■ DATA FOR ANALYSIS ■

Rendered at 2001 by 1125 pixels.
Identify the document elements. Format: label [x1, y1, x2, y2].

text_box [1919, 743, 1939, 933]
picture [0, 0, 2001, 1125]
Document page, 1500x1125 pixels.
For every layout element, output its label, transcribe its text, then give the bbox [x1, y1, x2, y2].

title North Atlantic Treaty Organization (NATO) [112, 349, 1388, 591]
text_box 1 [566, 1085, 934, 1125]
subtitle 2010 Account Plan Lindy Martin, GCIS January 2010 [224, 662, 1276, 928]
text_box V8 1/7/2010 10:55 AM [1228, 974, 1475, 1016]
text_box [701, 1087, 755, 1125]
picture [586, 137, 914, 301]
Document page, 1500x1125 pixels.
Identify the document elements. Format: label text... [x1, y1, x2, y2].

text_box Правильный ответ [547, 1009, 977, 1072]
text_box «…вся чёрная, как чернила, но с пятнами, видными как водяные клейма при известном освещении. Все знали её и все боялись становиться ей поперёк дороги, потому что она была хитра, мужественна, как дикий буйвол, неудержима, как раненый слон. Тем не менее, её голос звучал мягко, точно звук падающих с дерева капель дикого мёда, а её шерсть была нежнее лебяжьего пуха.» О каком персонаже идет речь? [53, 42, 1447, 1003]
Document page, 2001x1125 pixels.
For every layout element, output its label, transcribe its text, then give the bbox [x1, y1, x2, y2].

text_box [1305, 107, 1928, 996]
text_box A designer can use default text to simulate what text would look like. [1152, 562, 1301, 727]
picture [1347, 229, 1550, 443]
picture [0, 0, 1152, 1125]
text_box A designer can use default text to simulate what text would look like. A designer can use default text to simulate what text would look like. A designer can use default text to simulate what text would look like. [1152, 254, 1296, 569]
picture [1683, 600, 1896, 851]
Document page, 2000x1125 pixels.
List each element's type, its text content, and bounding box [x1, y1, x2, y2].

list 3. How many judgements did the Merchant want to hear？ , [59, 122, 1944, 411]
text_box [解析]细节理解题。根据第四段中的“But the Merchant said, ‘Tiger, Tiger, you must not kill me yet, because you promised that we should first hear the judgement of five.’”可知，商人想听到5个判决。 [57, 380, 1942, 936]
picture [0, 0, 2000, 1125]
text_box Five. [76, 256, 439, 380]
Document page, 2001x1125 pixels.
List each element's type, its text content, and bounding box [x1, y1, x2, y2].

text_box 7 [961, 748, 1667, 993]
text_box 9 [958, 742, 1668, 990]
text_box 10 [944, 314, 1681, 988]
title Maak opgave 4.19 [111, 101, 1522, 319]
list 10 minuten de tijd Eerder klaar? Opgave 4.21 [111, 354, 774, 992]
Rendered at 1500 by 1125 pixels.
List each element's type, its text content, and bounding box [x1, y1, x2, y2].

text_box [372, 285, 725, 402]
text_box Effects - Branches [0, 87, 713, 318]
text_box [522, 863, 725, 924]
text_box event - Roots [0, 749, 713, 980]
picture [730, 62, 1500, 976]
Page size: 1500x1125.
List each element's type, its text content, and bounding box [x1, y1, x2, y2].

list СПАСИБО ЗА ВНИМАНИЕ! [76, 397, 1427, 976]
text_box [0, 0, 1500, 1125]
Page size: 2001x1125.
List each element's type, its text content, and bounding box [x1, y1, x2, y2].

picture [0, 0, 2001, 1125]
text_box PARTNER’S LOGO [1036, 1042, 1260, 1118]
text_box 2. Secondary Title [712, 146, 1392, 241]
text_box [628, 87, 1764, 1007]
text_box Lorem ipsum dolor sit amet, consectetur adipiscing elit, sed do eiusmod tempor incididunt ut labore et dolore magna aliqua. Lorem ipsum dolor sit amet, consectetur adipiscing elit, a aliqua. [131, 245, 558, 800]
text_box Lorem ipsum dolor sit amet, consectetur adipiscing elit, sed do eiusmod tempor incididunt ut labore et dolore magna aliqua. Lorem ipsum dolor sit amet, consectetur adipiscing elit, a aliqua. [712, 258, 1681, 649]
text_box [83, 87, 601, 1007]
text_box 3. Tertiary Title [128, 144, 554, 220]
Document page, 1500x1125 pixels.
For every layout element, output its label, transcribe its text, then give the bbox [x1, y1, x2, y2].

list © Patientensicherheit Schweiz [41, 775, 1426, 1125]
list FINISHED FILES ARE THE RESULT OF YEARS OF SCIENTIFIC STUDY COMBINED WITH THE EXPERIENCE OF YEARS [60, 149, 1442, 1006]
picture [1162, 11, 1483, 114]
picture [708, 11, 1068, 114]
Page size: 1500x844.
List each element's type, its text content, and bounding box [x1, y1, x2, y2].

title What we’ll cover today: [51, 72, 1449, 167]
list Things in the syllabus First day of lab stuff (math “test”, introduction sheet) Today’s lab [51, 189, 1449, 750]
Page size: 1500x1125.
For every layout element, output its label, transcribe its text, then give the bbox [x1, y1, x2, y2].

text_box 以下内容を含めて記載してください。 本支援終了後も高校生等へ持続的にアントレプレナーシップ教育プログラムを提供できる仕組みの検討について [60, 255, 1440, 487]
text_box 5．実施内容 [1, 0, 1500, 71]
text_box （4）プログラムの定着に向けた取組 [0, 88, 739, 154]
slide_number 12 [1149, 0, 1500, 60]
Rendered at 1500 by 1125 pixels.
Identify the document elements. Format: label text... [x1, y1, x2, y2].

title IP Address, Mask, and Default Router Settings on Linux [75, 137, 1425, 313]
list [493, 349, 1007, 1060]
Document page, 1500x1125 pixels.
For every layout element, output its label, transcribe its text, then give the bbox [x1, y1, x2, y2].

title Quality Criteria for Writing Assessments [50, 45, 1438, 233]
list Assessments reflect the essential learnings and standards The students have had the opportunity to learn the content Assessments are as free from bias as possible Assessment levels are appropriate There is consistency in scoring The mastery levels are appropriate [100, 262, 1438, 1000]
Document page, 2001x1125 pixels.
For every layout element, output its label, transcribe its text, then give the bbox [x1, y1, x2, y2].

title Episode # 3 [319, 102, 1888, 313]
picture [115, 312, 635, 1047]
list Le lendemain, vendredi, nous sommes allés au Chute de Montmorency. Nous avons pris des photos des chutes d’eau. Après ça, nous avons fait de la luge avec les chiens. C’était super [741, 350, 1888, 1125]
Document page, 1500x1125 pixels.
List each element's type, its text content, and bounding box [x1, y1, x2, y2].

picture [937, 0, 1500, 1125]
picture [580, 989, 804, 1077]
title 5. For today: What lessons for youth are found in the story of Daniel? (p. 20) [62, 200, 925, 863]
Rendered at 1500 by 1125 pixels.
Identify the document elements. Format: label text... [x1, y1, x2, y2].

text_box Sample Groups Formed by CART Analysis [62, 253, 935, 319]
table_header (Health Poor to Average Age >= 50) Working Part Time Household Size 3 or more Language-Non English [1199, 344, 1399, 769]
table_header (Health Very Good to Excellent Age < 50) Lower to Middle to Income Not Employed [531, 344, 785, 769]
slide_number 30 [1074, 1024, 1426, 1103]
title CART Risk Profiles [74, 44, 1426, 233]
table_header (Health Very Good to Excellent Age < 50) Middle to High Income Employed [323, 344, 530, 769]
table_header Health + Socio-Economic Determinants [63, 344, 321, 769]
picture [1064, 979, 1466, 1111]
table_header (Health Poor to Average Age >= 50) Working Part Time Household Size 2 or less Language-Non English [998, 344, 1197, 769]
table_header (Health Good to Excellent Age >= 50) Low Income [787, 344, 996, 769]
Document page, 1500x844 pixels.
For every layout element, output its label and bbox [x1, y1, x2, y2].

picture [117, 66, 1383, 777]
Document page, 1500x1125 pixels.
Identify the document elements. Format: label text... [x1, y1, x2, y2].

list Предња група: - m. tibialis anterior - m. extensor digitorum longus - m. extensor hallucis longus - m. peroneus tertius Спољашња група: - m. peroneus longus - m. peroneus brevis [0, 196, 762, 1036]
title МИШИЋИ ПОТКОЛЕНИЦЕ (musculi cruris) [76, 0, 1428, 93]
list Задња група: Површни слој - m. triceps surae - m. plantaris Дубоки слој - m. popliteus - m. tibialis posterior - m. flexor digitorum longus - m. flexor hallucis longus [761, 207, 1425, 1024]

■ WHAT THE EXERCISE ASKS ■
Beginning of the records through the line with "Document page, 2000x1125 pixels.": return that span exactly and stop there.

■ RESULT ■
Rendered at 2001 by 1125 pixels.
Identify the document elements. Format: label [x1, y1, x2, y2].

text_box [1919, 743, 1939, 933]
picture [0, 0, 2001, 1125]
Document page, 1500x1125 pixels.
For every layout element, output its label, transcribe its text, then give the bbox [x1, y1, x2, y2].

title North Atlantic Treaty Organization (NATO) [112, 349, 1388, 591]
text_box 1 [566, 1085, 934, 1125]
subtitle 2010 Account Plan Lindy Martin, GCIS January 2010 [224, 662, 1276, 928]
text_box V8 1/7/2010 10:55 AM [1228, 974, 1475, 1016]
text_box [701, 1087, 755, 1125]
picture [586, 137, 914, 301]
Document page, 1500x1125 pixels.
Identify the document elements. Format: label text... [x1, y1, x2, y2].

text_box Правильный ответ [547, 1009, 977, 1072]
text_box «…вся чёрная, как чернила, но с пятнами, видными как водяные клейма при известном освещении. Все знали её и все боялись становиться ей поперёк дороги, потому что она была хитра, мужественна, как дикий буйвол, неудержима, как раненый слон. Тем не менее, её голос звучал мягко, точно звук падающих с дерева капель дикого мёда, а её шерсть была нежнее лебяжьего пуха.» О каком персонаже идет речь? [53, 42, 1447, 1003]
Document page, 2001x1125 pixels.
For every layout element, output its label, transcribe its text, then give the bbox [x1, y1, x2, y2].

text_box [1305, 107, 1928, 996]
text_box A designer can use default text to simulate what text would look like. [1152, 562, 1301, 727]
picture [1347, 229, 1550, 443]
picture [0, 0, 1152, 1125]
text_box A designer can use default text to simulate what text would look like. A designer can use default text to simulate what text would look like. A designer can use default text to simulate what text would look like. [1152, 254, 1296, 569]
picture [1683, 600, 1896, 851]
Document page, 2000x1125 pixels.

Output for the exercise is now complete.